▶ [ESERCIZI]
[1] Rispondi a queste domande sul testo.
(a) A partire da che cosa la pubblicazione prova a comporre il mosaico?
(b) Quale piccola municipalità viene nominata?
(c) Che cosa vuole essere il report secondo il Collettivo?
[2] Trascrivi senza modifiche la parte del testo che si apre con le parole contenenti "Le attivistə sottolineano" e si chiude con "foreste della frontiera.".

▶ [TESTO]

Le attivistə sottolineano che questa prima pubblicazione non pretende di essere esaustiva, ma prova a comporre il complesso mosaico che si trova di fronte chi, attraversando frontiere sempre più chiuse, sfida il regime europeo dei confini, a partire dalle auto-narrazioni delle persone migranti stesse. In questo senso, si rinvia a successive pubblicazioni per l’approfondimento di tematiche qui solo citate, come le condizioni di vita nei campi aperti, le omissioni e le bugie delle autorità nelle “operazioni di ricerca e soccorso”[4], il problema del riconoscimento e del rimpatrio dei corpi, le decine di desaparecidos nelle foreste della frontiera.
Infine, il Collettivo conclude ritornando sulle motivazioni che hanno portato alla stesura di questo rapporto ed ad essere presenti ai confini d’Europa: “Qui, all’estrema frontiera d’Europa, ci scontriamo con l’impotenza, davanti ad un sistema di oppressione che vede tuttə coinvoltə, dalla piccola municipalità di Harmanli alla Commissione Europea, dal singolo poliziotto di frontiera al direttore di Frontex. Di fronte a ciò, questo report – come la nostra presenza sui confini – vuole essere un seme, consapevoli che solo in tantə, nella diversità delle pratiche possibili, possiamo rompere questa impotenza e, riconoscendo la radicalità del conflitto sulla libertà di movimento e facendo della solidarietà la nostra arma, aprire brecce sui fili spinati dell’Europa-fortezza.”

▶ [RIGHE FORNITE]
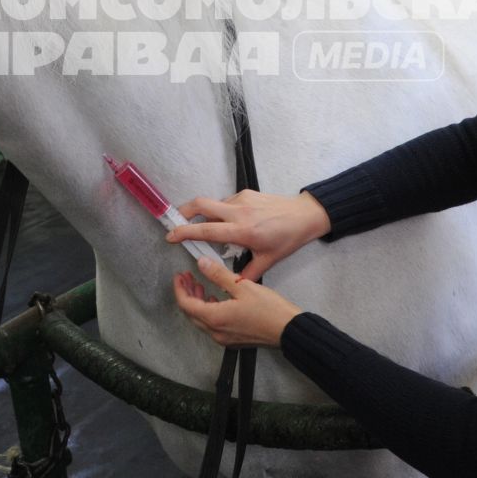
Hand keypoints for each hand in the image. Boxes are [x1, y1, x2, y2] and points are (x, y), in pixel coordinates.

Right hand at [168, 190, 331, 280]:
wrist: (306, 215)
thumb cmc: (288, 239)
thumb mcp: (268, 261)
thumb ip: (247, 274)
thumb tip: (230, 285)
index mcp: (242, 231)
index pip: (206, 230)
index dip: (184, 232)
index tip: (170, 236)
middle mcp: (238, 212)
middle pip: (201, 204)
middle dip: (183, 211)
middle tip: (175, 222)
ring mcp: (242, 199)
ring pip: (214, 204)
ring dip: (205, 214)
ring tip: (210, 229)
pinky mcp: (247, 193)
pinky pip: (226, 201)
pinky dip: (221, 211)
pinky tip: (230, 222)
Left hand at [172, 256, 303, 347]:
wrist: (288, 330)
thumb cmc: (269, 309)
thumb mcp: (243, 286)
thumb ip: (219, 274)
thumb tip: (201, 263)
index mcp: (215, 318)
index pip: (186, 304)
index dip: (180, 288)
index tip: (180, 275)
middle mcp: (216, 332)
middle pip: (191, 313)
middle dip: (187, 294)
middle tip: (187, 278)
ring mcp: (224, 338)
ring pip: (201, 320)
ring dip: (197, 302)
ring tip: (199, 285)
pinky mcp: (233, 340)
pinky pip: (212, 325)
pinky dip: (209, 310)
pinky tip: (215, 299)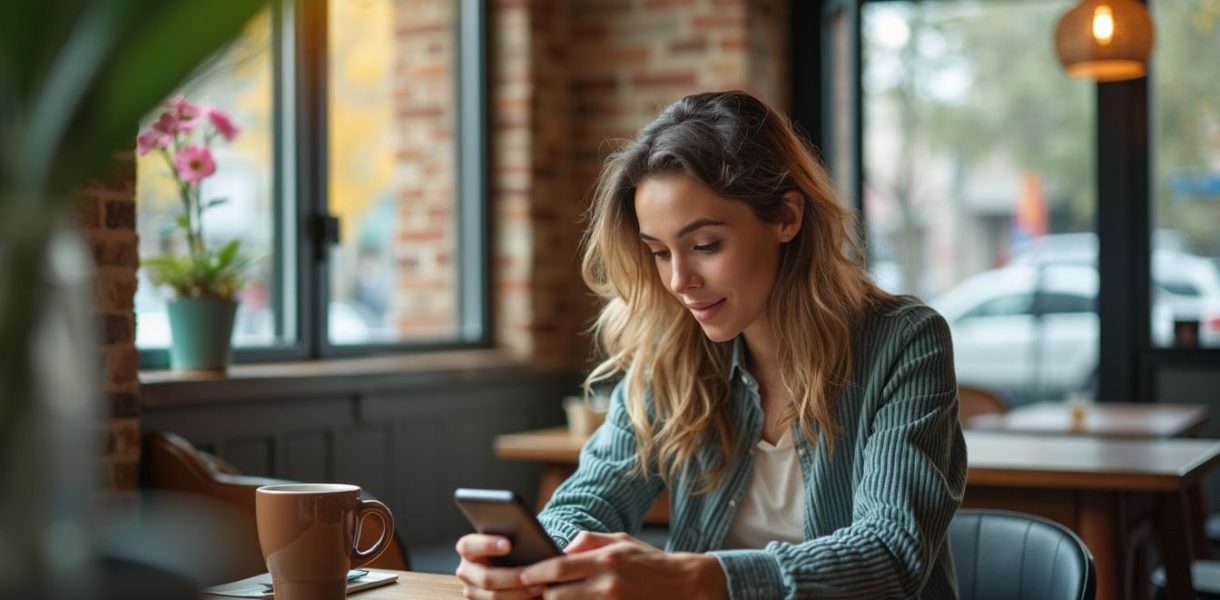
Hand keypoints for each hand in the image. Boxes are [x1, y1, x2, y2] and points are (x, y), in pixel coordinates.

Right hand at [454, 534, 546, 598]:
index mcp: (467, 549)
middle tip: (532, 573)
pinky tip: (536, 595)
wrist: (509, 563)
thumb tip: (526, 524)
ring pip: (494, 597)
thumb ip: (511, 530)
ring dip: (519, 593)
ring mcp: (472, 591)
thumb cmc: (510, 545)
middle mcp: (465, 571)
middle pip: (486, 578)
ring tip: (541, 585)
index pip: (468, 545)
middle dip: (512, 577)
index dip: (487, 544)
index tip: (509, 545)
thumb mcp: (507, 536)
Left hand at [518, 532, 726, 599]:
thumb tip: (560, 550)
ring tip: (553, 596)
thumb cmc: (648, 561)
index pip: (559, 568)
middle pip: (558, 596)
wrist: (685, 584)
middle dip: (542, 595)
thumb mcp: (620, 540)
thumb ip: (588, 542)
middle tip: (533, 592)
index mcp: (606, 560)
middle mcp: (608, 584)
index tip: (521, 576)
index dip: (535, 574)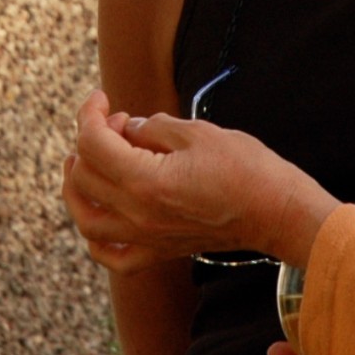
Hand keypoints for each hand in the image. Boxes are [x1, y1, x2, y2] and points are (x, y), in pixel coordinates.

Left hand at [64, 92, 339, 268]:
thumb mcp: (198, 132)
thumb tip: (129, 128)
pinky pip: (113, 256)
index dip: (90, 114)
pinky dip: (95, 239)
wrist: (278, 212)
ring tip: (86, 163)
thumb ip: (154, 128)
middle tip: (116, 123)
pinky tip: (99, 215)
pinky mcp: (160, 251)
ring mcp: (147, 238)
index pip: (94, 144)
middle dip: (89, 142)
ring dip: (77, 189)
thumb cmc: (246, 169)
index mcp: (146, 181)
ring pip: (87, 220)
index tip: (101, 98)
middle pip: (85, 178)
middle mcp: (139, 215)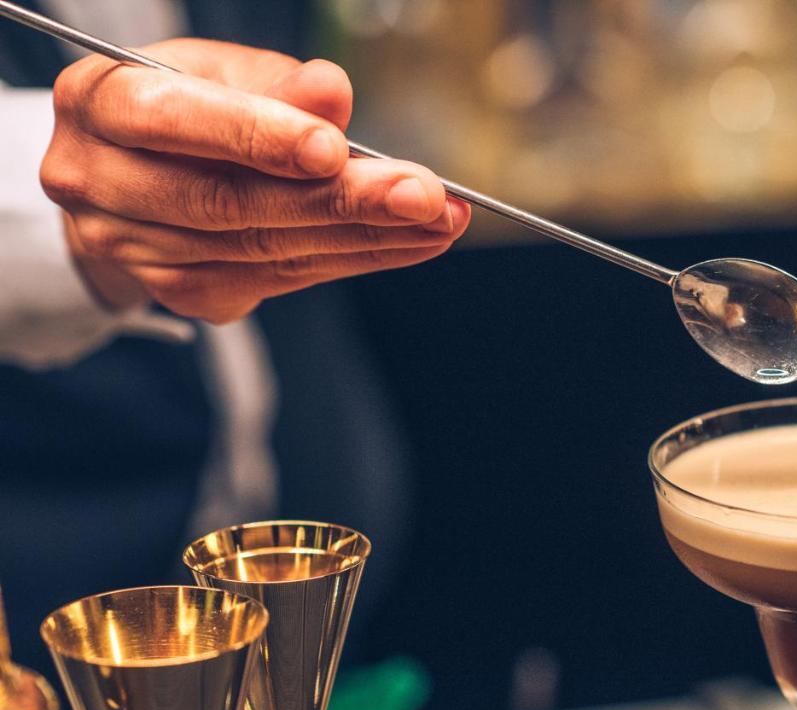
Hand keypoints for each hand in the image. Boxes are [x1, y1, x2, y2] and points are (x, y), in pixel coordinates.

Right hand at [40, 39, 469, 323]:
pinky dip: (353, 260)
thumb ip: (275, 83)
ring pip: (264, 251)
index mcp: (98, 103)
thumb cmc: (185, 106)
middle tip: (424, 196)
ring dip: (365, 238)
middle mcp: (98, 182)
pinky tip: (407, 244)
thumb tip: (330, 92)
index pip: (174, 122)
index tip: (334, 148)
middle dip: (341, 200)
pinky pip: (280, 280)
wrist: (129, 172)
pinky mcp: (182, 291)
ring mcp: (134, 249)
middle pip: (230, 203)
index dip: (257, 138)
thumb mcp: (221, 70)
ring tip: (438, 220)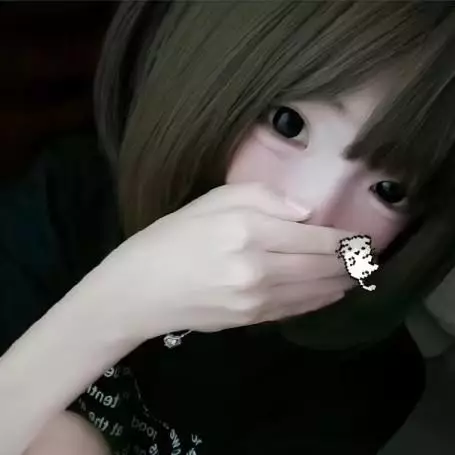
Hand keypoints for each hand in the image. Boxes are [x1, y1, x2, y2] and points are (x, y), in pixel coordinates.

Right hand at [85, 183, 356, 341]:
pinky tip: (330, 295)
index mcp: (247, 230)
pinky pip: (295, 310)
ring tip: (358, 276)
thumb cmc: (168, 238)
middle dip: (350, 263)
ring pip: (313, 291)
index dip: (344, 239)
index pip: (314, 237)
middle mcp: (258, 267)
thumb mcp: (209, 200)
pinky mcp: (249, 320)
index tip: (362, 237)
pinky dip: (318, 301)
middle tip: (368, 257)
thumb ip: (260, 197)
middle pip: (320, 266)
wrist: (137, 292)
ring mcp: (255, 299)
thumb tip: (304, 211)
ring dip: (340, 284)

▶ [RISPOSTE ATTESE]
[1]
(a) Dalle auto-narrazioni delle persone migranti stesse.
(b) Harmanli.
(c) Un seme.

[2]
Le attivistə sottolineano che questa prima pubblicazione non pretende di essere esaustiva, ma prova a comporre il complesso mosaico che si trova di fronte chi, attraversando frontiere sempre più chiuse, sfida il regime europeo dei confini, a partire dalle auto-narrazioni delle persone migranti stesse. In questo senso, si rinvia a successive pubblicazioni per l’approfondimento di tematiche qui solo citate, come le condizioni di vita nei campi aperti, le omissioni e le bugie delle autorità nelle “operazioni di ricerca e soccorso”[4], il problema del riconoscimento e del rimpatrio dei corpi, le decine di desaparecidos nelle foreste della frontiera.